Florida Horsemen Oppose Furosemide Ban

Florida Horsemen Oppose Furosemide Ban
Photo: Anne M. Eberhardt

In response to a statement from 25 prominent horsemen calling for a ban on the race-day use of furosemide (Salix, commonly called Lasix), the Florida Horsemen's Benevolent and Protective Association Aug. 8 issued an open letter opposing changes.

The FHBPA letter follows.

"The Florida Horsemen's Benevolent and Protective Association represents well over 6,000 hard-working Florida horsemen and horsewomen. Over the past few years, on various medication issues, we have been decried as an "outlier" state by some national voices.

"However, the fact is we are anything but an outlier. Uniform national medication reform is a constant and longtime goal of our organization. But what we also advocate is a logical, step by step approach to getting it right. To that end and as a result of several meetings with Matt Iuliano from The Jockey Club, along with input at the RMTC, we crafted legislation earlier this year which put us very much in line with the proposed overall national platform. Unfortunately, the Florida Legislature, in its infinite wisdom, blocked us this spring. But we'll be back.

"Recently, some nationally prominent Thoroughbred trainers and owners (most of whom are members of the FHBPA) issued a press release calling for the phased out elimination of all race day medication. That, of course, basically calls for the ban of Lasix as a race day medication.

"The board of directors of the FHBPA and Florida horsemen, in general, vigorously oppose such a ban. It has been our consistent position that race-day Lasix is vital to the health of the horse, the jockey and the sport as a whole.

"The science is clear: virtually all Thoroughbred racehorses suffer from exercise induced pulmonary hemorrhage, or EIPH, during their racing careers. Lasix is the only scientifically proven means of controlling or substantially reducing the incidence of EIPH and thus allowing a horse to perform up to his/her highest potential. Lasix doesn't make any horse run faster. It is not a performance enhancing drug. It is a performance "allowing" therapeutic medication.

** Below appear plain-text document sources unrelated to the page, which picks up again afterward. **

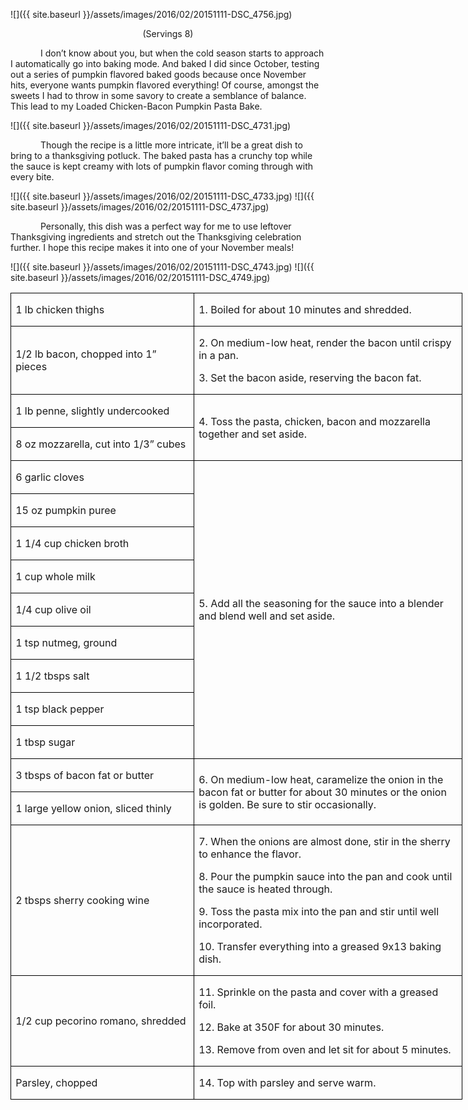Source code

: ![]({{ site.baseurl }}/assets/images/2016/02/20151111-DSC_4756.jpg)
<p align=center style='text-align:center'><span>(Servings 8)</span></p>

<p style='text-indent:.5in'><span>I
don’t know about you, but when the cold season starts to approach I
automatically go into baking mode. And baked I did since October, testing out a
series of pumpkin flavored baked goods because once November hits, everyone
wants pumpkin flavored everything! Of course, amongst the sweets I had to throw
in some savory to create a semblance of balance. This lead to my Loaded
Chicken-Bacon Pumpkin Pasta Bake. </span></p>

![]({{ site.baseurl }}/assets/images/2016/02/20151111-DSC_4731.jpg)

<p style='text-indent:.5in'><span>Though
the recipe is a little more intricate, it’ll be a great dish to bring to a
thanksgiving potluck. The baked pasta has a crunchy top while the sauce is kept
creamy with lots of pumpkin flavor coming through with every bite. </span></p>

![]({{ site.baseurl }}/assets/images/2016/02/20151111-DSC_4733.jpg)
![]({{ site.baseurl }}/assets/images/2016/02/20151111-DSC_4737.jpg)

<p style='text-indent:.5in'><span>Personally,
this dish was a perfect way for me to use leftover Thanksgiving ingredients and
stretch out the Thanksgiving celebration further. I hope this recipe makes it
into one of your November meals!&nbsp;&nbsp; &nbsp;&nbsp;&nbsp;</span></p>

![]({{ site.baseurl }}/assets/images/2016/02/20151111-DSC_4743.jpg)
![]({{ site.baseurl }}/assets/images/2016/02/20151111-DSC_4749.jpg)

<table class=MsoTableGrid border=1 cellspacing=0 cellpadding=0 width=542
 style='width:541.9pt;border-collapse:collapse;border:none'>
 <tr style='height:22.6pt'>
  <td width=217 style='width:216.9pt;border:solid windowtext 1.0pt;padding:
  0in 5.4pt 0in 5.4pt;height:22.6pt'>
  <p><span>1 lb chicken thighs</span></p>
  </td>
  <td width=325 style='width:325.0pt;border:solid windowtext 1.0pt;border-left:
  none;padding:0in 5.4pt 0in 5.4pt;height:22.6pt'>
  <p><span>1. Boiled for about 10
  minutes and shredded.</span></p>
  </td>
 </tr>
 <tr style='height:22.2pt'>
  <td width=217 style='width:216.9pt;border:solid windowtext 1.0pt;border-top:
  none;padding:0in 5.4pt 0in 5.4pt;height:22.2pt'>
  <p><span>1/2 lb bacon, chopped into
  1” pieces</span></p>
  </td>
  <td width=325 style='width:325.0pt;border-top:none;border-left:none;
  border-bottom:solid windowtext 1.0pt;border-right:solid windowtext 1.0pt;
  padding:0in 5.4pt 0in 5.4pt;height:22.2pt'>
  <p><span>2. On medium-low heat,
  render the bacon until crispy in a pan.</span></p>
  <p><span>3. Set the bacon aside,
  reserving the bacon fat.</span></p>
  </td>
 </tr>
 <tr style='height:22.2pt'>
  <td width=217 style='width:216.9pt;border:solid windowtext 1.0pt;border-top:
  none;padding:0in 5.4pt 0in 5.4pt;height:22.2pt'>
  <p><span>1 lb penne, slightly
  undercooked</span></p>
  </td>
  <td width=325 rowspan=2 style='width:325.0pt;border-top:none;border-left:
  none;border-bottom:solid windowtext 1.0pt;border-right:solid windowtext 1.0pt;
  padding:0in 5.4pt 0in 5.4pt;height:22.2pt'>
  <p><span>4. Toss the pasta,
  chicken, bacon and mozzarella together and set aside.</span></p>
  </td>
 </tr>
 <tr style='height:22.2pt'>
  <td width=217 style='width:216.9pt;border:solid windowtext 1.0pt;border-top:
  none;padding:0in 5.4pt 0in 5.4pt;height:22.2pt'>
  <p><span>8 oz mozzarella, cut into
  1/3” cubes</span></p>
  </td>
 </tr>
 <tr style='height:22.2pt'>
  <td width=217 style='width:216.9pt;border:solid windowtext 1.0pt;border-top:
  none;padding:0in 5.4pt 0in 5.4pt;height:22.2pt'>
  <p><span>6 garlic cloves</span></p>
  </td>
  <td width=325 rowspan=9 style='width:325.0pt;border-top:none;border-left:
  none;border-bottom:solid windowtext 1.0pt;border-right:solid windowtext 1.0pt;
  padding:0in 5.4pt 0in 5.4pt;height:22.2pt'>
  <p><span>5. Add all the seasoning
  for the sauce into a blender and blend well and set aside.</span></p>
  </td>
 </tr>
 <tr style='height:22.2pt'>
  <td width=217 style='width:216.9pt;border:solid windowtext 1.0pt;border-top:
  none;padding:0in 5.4pt 0in 5.4pt;height:22.2pt'>
  <p><span>15 oz pumpkin puree</span></p>
  </td>
 </tr>
 <tr style='height:22.2pt'>
  <td width=217 style='width:216.9pt;border:solid windowtext 1.0pt;border-top:
  none;padding:0in 5.4pt 0in 5.4pt;height:22.2pt'>
  <p><span>1 1/4 cup chicken broth</span></p>
  </td>
 </tr>
 <tr style='height:22.2pt'>
  <td width=217 style='width:216.9pt;border:solid windowtext 1.0pt;border-top:
  none;padding:0in 5.4pt 0in 5.4pt;height:22.2pt'>
  <p><span>1 cup whole milk</span></p>
  </td>
 </tr>
 <tr style='height:22.2pt'>
  <td width=217 style='width:216.9pt;border:solid windowtext 1.0pt;border-top:
  none;padding:0in 5.4pt 0in 5.4pt;height:22.2pt'>
  <p><span>1/4 cup olive oil</span></p>
  </td>
 </tr>
 <tr style='height:22.2pt'>
  <td width=217 style='width:216.9pt;border:solid windowtext 1.0pt;border-top:
  none;padding:0in 5.4pt 0in 5.4pt;height:22.2pt'>
  <p><span>1 tsp nutmeg, ground</span></p>
  </td>
 </tr>
 <tr style='height:22.2pt'>
  <td width=217 style='width:216.9pt;border:solid windowtext 1.0pt;border-top:
  none;padding:0in 5.4pt 0in 5.4pt;height:22.2pt'>
  <p><span>1 1/2 tbsps salt</span></p>
  </td>
 </tr>
 <tr style='height:22.2pt'>
  <td width=217 style='width:216.9pt;border:solid windowtext 1.0pt;border-top:
  none;padding:0in 5.4pt 0in 5.4pt;height:22.2pt'>
  <p><span>1 tsp black pepper</span></p>
  </td>
 </tr>
 <tr style='height:22.2pt'>
  <td width=217 style='width:216.9pt;border:solid windowtext 1.0pt;border-top:
  none;padding:0in 5.4pt 0in 5.4pt;height:22.2pt'>
  <p><span>1 tbsp sugar</span></p>
  </td>
 </tr>
 <tr style='height:22.2pt'>
  <td width=217 style='width:216.9pt;border:solid windowtext 1.0pt;border-top:
  none;padding:0in 5.4pt 0in 5.4pt;height:22.2pt'>
  <p><span>3 tbsps of bacon fat or
  butter</span></p>
  </td>
  <td width=325 rowspan=2 style='width:325.0pt;border-top:none;border-left:
  none;border-bottom:solid windowtext 1.0pt;border-right:solid windowtext 1.0pt;
  padding:0in 5.4pt 0in 5.4pt;height:22.2pt'>
  <p><span>6. On medium-low heat,
  caramelize the onion in the bacon fat or butter for about 30 minutes or the
  onion is golden. Be sure to stir occasionally.</span></p>
  </td>
 </tr>
 <tr style='height:22.2pt'>
  <td width=217 style='width:216.9pt;border:solid windowtext 1.0pt;border-top:
  none;padding:0in 5.4pt 0in 5.4pt;height:22.2pt'>
  <p><span>1 large yellow onion,
  sliced thinly</span></p>
  </td>
 </tr>
 <tr style='height:22.2pt'>
  <td width=217 style='width:216.9pt;border:solid windowtext 1.0pt;border-top:
  none;padding:0in 5.4pt 0in 5.4pt;height:22.2pt'>
  <p><span>2 tbsps sherry cooking
  wine</span></p>
  </td>
  <td width=325 style='width:325.0pt;border-top:none;border-left:none;
  border-bottom:solid windowtext 1.0pt;border-right:solid windowtext 1.0pt;
  padding:0in 5.4pt 0in 5.4pt;height:22.2pt'>
  <p><span>7. When the onions are
  almost done, stir in the sherry to enhance the flavor.</span></p>
  <p><span>8. Pour the pumpkin sauce
  into the pan and cook until the sauce is heated through.</span></p>
  <p><span>9. Toss the pasta mix into
  the pan and stir until well incorporated.</span></p>
  <p><span>10. Transfer everything
  into a greased 9x13 baking dish.</span></p>
  </td>
 </tr>
 <tr style='height:22.2pt'>
  <td width=217 style='width:216.9pt;border:solid windowtext 1.0pt;border-top:
  none;padding:0in 5.4pt 0in 5.4pt;height:22.2pt'>
  <p><span>1/2 cup pecorino romano,
  shredded</span></p>
  </td>
  <td width=325 style='width:325.0pt;border-top:none;border-left:none;
  border-bottom:solid windowtext 1.0pt;border-right:solid windowtext 1.0pt;
  padding:0in 5.4pt 0in 5.4pt;height:22.2pt'>
  <p><span>11. Sprinkle on the pasta
  and cover with a greased foil.</span></p>
  <p><span>12. Bake at 350F for about
  30 minutes.</span></p>
  <p><span>13. Remove from oven and
  let sit for about 5 minutes.</span></p>
  </td>
 </tr>
 <tr style='height:22.2pt'>
  <td width=217 style='width:216.9pt;border:solid windowtext 1.0pt;border-top:
  none;padding:0in 5.4pt 0in 5.4pt;height:22.2pt'>
  <p><span>Parsley, chopped</span></p>
  </td>
  <td width=325 style='width:325.0pt;border-top:none;border-left:none;
  border-bottom:solid windowtext 1.0pt;border-right:solid windowtext 1.0pt;
  padding:0in 5.4pt 0in 5.4pt;height:22.2pt'>
  <p><span>14. Top with parsley and
  serve warm. </span></p>
  </td>
 </tr>
</table>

"Racing horses have bled since Year One. Back in the '60s many trainers often tied a string tightly at the base of the tail of each horse in his/her barn that bled. Now, add to that the patches on the skin, "herbals," non-descript bottles of snake oil, etc. We all know none of it works. So ban Lasix and we're headed right back to that era of voodoo remedies, which, by definition, not only don't help, but can often cause harm to the animal. Lasix can prevent all that.

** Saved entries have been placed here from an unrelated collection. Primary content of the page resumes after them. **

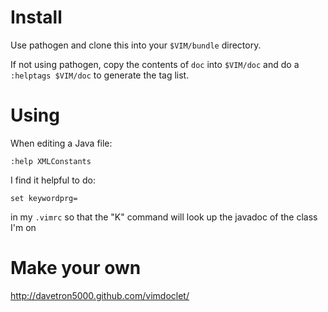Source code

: # Install

Use pathogen and clone this into your `$VIM/bundle` directory.

If not using pathogen, copy the contents of `doc` into `$VIM/doc` and do a `:helptags $VIM/doc` to generate the tag list.

# Using

When editing a Java file:

    :help XMLConstants

I find it helpful to do:

    set keywordprg=

in my `.vimrc` so that the "K" command will look up the javadoc of the class I'm on

# Make your own

http://davetron5000.github.com/vimdoclet/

"Make no mistake, EIPH is a highly dangerous condition. In acute cases, it can easily lead to the sudden death of the horse during a race, mostly due to the horse bleeding into his/her lungs and literally drowning in its own blood. One need only consider this single salient statistic to understand the importance of Lasix. After the introduction of Lasix in New York in 1994, the reported cases of epistaxis, significant bleeding from both nostrils during or after a race, immediately dropped dramatically. By 80%! Yes, that's right, 80%.

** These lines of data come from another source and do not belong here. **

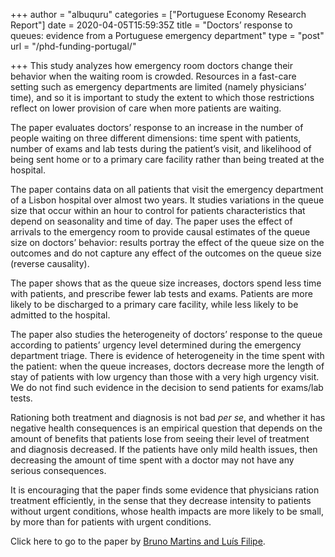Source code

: +++
author = "albuquru"
categories = ["Portuguese Economy Research Report"]
date = 2020-04-05T15:59:35Z
title = "Doctors’ response to queues: evidence from a Portuguese emergency department"
type = "post"
url = "/phd-funding-portugal/"

+++
This study analyzes how emergency room doctors change their behavior when the waiting room is crowded. Resources in a fast-care setting such as emergency departments are limited (namely physicians’ time), and so it is important to study the extent to which those restrictions reflect on lower provision of care when more patients are waiting.

The paper evaluates doctors’ response to an increase in the number of people waiting on three different dimensions: time spent with patients, number of exams and lab tests during the patient’s visit, and likelihood of being sent home or to a primary care facility rather than being treated at the hospital.

The paper contains data on all patients that visit the emergency department of a Lisbon hospital over almost two years. It studies variations in the queue size that occur within an hour to control for patients characteristics that depend on seasonality and time of day. The paper uses the effect of arrivals to the emergency room to provide causal estimates of the queue size on doctors’ behavior: results portray the effect of the queue size on the outcomes and do not capture any effect of the outcomes on the queue size (reverse causality).

The paper shows that as the queue size increases, doctors spend less time with patients, and prescribe fewer lab tests and exams. Patients are more likely to be discharged to a primary care facility, while less likely to be admitted to the hospital.

The paper also studies the heterogeneity of doctors’ response to the queue according to patients’ urgency level determined during the emergency department triage. There is evidence of heterogeneity in the time spent with the patient: when the queue increases, doctors decrease more the length of stay of patients with low urgency than those with a very high urgency visit. We do not find such evidence in the decision to send patients for exams/lab tests.

Rationing both treatment and diagnosis is not bad _per se_, and whether it has negative health consequences is an empirical question that depends on the amount of benefits that patients lose from seeing their level of treatment and diagnosis decreased. If the patients have only mild health issues, then decreasing the amount of time spent with a doctor may not have any serious consequences.

It is encouraging that the paper finds some evidence that physicians ration treatment efficiently, in the sense that they decrease intensity to patients without urgent conditions, whose health impacts are more likely to be small, by more than for patients with urgent conditions.

Click here to go to the paper by [Bruno Martins and Luís Filipe](https://onlinelibrary.wiley.com/doi/abs/10.1002/hec.3957).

"Florida horsemen have consistently and adamantly opposed a ban on Lasix and will continue to do so. To not have Lasix available for horses competing in the heat and humidity of non-winter racing in Florida or Louisiana or Texas is a recipe for disaster.   

"To reiterate, it is important to understand that the FHBPA strongly supports a logical, rational, and scientifically configured national uniform medication program. We concur that third party administration is a step forward on the path to national medication reform. We have no problem at all with a nationally agreed upon list of approved drugs as long as thresholds are established and withdrawal time guidelines provided to horsemen.

"Along with basically all other horsemen's groups, the FHBPA is only seeking a universally approved level playing field. That being said, we also remain firm in our position that race day Lasix must be a part of such a program until a scientifically proven better means to protect the health of our horses becomes available."